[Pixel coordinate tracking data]
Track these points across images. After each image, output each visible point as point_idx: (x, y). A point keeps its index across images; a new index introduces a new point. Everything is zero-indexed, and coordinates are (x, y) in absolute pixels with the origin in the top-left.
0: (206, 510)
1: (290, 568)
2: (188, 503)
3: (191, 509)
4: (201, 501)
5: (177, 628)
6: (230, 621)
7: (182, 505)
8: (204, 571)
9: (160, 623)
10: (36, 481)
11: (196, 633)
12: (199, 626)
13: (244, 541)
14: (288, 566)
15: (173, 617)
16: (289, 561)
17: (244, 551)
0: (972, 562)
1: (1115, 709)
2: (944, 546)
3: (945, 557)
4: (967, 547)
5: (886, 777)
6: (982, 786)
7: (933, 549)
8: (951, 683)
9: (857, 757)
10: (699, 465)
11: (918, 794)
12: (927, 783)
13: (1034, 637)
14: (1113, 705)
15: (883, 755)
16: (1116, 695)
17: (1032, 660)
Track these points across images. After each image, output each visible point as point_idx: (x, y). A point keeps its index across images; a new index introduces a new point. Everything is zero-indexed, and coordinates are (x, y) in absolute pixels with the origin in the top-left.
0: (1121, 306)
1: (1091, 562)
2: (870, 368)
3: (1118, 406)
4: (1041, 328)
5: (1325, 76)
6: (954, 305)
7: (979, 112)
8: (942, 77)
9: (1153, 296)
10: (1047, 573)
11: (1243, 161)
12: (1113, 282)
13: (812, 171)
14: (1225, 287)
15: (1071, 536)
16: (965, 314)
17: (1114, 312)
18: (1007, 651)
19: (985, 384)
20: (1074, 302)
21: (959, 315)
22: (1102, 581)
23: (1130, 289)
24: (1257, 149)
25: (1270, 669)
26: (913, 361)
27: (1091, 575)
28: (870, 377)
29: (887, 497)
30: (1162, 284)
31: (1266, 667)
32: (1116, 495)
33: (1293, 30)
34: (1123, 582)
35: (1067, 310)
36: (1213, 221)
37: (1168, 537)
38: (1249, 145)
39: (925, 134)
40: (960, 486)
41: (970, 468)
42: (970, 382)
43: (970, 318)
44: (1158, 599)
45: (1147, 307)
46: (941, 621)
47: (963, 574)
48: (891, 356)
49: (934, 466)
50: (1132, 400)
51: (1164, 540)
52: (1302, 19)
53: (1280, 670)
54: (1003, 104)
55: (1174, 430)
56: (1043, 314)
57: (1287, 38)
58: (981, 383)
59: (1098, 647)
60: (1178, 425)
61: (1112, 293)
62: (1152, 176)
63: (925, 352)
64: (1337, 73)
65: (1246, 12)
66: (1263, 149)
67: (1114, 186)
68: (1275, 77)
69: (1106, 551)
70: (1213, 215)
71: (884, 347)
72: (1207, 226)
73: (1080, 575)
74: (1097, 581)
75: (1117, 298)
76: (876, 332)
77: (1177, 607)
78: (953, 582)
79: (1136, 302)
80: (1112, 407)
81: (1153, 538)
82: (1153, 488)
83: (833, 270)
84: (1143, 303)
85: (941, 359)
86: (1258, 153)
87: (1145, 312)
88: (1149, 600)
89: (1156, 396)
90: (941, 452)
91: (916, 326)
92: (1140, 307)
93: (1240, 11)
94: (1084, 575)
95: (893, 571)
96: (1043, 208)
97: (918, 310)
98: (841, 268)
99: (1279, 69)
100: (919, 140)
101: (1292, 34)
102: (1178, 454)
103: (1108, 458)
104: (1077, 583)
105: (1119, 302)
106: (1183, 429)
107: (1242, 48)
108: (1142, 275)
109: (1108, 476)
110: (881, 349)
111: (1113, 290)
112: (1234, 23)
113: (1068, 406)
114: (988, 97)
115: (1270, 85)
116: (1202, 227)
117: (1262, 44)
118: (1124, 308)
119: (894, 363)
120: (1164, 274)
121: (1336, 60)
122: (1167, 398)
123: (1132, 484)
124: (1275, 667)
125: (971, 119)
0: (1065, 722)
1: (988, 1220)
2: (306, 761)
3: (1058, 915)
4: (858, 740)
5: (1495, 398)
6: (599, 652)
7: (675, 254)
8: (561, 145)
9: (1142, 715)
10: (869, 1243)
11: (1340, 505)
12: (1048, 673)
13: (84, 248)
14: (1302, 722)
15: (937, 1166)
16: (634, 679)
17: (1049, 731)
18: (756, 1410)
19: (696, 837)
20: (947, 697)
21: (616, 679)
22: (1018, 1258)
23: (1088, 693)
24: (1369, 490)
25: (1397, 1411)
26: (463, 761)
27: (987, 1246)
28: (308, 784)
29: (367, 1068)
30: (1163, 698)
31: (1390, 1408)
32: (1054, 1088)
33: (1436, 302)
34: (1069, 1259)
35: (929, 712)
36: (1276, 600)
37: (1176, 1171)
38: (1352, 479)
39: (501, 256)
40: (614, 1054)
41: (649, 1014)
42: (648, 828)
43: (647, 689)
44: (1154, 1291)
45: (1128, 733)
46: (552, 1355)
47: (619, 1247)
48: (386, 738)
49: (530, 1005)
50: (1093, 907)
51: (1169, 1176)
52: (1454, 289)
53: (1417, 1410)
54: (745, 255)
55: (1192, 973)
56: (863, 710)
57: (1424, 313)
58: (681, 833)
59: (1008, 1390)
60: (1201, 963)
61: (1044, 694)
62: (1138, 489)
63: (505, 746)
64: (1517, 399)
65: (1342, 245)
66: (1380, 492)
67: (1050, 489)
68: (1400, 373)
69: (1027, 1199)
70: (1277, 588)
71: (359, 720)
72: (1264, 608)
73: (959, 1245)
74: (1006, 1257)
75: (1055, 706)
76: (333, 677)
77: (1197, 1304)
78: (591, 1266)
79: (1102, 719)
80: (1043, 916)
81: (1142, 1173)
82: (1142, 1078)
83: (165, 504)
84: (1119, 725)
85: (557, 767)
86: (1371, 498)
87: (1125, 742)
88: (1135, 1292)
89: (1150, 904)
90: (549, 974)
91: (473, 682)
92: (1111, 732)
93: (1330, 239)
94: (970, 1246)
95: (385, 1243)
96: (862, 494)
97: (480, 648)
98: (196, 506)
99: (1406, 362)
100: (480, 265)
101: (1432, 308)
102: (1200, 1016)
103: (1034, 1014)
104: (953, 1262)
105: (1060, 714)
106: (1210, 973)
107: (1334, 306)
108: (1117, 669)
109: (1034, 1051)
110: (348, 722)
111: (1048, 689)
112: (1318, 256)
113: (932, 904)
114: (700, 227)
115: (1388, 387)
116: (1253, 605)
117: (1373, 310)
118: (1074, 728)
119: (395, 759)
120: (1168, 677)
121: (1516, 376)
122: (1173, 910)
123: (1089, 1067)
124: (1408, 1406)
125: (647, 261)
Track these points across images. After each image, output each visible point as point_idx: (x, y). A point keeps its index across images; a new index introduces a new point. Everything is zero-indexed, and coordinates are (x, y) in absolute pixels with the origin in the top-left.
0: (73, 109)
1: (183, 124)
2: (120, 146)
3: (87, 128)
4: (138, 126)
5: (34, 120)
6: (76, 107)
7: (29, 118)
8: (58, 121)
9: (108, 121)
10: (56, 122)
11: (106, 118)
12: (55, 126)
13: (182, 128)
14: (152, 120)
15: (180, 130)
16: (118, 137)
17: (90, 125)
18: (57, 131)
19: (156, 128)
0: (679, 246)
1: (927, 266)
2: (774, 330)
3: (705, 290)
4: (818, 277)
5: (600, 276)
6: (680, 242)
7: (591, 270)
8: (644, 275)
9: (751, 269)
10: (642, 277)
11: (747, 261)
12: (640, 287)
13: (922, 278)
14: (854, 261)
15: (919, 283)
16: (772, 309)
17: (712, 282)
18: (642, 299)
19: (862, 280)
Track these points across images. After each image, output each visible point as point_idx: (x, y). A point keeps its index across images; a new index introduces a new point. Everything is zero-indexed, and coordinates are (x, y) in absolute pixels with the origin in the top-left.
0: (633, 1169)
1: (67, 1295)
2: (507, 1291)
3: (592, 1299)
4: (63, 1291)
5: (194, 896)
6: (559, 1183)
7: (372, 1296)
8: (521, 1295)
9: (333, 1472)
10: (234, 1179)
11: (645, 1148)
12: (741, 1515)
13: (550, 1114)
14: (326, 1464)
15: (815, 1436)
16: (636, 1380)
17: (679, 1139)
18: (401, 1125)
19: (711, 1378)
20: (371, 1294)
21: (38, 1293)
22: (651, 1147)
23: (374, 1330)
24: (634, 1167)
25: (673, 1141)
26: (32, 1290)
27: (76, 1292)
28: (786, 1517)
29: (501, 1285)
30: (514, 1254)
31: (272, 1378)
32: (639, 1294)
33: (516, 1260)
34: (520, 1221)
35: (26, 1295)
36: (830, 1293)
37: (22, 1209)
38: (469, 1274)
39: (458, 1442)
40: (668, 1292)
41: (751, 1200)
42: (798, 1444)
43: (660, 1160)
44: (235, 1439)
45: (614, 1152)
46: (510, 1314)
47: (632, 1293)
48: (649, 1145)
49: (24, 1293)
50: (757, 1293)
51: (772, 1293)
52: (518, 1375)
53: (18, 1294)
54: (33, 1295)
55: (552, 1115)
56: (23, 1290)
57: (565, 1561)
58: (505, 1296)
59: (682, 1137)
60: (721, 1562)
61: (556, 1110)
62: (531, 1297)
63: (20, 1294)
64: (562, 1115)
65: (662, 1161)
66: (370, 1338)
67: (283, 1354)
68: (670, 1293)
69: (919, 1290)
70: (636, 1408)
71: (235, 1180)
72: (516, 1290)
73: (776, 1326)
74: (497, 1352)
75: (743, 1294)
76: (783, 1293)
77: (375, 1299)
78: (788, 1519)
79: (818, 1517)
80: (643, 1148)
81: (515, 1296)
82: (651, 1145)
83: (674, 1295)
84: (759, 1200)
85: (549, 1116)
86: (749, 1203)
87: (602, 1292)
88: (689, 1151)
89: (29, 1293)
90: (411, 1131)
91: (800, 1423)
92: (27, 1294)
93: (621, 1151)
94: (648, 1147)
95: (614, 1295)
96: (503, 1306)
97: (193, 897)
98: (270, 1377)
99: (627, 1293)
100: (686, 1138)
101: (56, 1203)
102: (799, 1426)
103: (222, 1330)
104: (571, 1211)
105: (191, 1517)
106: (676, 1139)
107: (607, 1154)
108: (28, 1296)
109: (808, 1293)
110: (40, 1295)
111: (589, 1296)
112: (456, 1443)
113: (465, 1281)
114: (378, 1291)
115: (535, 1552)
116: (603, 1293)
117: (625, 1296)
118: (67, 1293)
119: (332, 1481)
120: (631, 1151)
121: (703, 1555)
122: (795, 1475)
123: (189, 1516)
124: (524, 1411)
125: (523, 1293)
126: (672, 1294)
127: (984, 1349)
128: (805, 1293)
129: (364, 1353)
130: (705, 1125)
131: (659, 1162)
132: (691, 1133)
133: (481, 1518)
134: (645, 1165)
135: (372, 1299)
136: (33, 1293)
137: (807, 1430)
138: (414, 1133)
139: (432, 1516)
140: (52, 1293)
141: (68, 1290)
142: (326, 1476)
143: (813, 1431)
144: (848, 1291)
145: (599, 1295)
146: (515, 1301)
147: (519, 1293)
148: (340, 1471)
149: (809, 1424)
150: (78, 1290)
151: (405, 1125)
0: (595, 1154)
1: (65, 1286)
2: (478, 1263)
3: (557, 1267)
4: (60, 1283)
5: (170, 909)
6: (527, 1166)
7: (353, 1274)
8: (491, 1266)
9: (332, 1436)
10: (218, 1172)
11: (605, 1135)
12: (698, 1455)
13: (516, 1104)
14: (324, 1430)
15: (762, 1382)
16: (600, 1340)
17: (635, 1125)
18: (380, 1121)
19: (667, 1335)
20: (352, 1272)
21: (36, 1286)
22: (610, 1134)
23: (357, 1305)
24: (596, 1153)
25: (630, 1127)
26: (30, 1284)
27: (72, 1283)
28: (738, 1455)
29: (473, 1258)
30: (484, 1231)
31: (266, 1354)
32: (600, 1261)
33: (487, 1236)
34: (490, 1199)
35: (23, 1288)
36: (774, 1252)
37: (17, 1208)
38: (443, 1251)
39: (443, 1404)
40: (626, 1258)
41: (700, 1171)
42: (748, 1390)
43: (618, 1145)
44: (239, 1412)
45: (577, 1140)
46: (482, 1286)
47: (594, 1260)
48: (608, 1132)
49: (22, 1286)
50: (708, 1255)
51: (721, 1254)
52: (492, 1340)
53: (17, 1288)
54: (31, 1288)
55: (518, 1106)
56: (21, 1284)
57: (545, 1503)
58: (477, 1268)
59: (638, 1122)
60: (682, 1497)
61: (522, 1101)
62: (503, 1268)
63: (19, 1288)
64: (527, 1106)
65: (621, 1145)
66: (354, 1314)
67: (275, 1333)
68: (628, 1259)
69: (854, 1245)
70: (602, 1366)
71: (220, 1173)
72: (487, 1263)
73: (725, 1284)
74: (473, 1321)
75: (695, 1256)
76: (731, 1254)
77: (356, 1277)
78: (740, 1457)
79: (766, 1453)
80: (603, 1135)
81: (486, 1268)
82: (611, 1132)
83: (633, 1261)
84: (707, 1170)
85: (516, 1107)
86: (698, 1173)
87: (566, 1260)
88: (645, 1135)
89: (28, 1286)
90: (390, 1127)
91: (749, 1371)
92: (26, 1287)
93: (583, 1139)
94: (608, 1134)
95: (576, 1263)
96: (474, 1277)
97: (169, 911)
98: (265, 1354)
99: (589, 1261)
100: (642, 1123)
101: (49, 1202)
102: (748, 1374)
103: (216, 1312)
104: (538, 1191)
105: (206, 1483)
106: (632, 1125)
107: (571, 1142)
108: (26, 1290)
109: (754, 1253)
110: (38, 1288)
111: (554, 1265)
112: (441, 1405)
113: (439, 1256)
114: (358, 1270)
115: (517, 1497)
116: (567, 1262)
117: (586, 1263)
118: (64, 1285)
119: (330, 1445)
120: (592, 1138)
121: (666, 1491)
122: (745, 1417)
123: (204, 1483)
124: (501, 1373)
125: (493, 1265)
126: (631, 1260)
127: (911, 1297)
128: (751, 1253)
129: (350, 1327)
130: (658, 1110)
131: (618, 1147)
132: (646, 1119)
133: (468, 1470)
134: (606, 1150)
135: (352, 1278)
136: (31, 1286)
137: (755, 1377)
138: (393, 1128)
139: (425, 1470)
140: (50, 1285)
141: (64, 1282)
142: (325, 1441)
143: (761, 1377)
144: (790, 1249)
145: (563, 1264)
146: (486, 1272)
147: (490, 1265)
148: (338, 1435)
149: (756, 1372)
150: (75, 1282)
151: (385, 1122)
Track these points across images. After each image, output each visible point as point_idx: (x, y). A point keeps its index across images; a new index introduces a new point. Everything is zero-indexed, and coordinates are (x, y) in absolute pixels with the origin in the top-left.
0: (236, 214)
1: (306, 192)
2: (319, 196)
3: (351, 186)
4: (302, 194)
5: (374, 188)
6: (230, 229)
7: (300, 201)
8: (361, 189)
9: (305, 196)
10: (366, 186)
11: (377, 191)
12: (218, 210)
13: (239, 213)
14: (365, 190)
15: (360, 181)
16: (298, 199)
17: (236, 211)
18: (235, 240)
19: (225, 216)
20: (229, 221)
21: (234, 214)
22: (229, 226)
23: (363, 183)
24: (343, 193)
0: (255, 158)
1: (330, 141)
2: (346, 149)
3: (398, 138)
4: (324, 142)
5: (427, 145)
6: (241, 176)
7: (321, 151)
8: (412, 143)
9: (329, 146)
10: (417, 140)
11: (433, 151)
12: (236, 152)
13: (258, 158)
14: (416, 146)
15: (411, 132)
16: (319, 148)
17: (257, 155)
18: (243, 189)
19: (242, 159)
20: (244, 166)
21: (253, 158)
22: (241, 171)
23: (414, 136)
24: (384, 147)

[About this task] Above are the lines; repeat exactly the ones from the line containing "73: (1080, 575)" down to the line containing "124: (1275, 667)", both inclusive.

[Solution to the exercise]
73: (1080, 575)
74: (1097, 581)
75: (1117, 298)
76: (876, 332)
77: (1177, 607)
78: (953, 582)
79: (1136, 302)
80: (1112, 407)
81: (1153, 538)
82: (1153, 488)
83: (833, 270)
84: (1143, 303)
85: (941, 359)
86: (1258, 153)
87: (1145, 312)
88: (1149, 600)
89: (1156, 396)
90: (941, 452)
91: (916, 326)
92: (1140, 307)
93: (1240, 11)
94: (1084, 575)
95: (893, 571)
96: (1043, 208)
97: (918, 310)
98: (841, 268)
99: (1279, 69)
100: (919, 140)
101: (1292, 34)
102: (1178, 454)
103: (1108, 458)
104: (1077, 583)
105: (1119, 302)
106: (1183, 429)
107: (1242, 48)
108: (1142, 275)
109: (1108, 476)
110: (881, 349)
111: (1113, 290)
112: (1234, 23)
113: (1068, 406)
114: (988, 97)
115: (1270, 85)
116: (1202, 227)
117: (1262, 44)
118: (1124, 308)
119: (894, 363)
120: (1164, 274)
121: (1336, 60)
122: (1167, 398)
123: (1132, 484)
124: (1275, 667)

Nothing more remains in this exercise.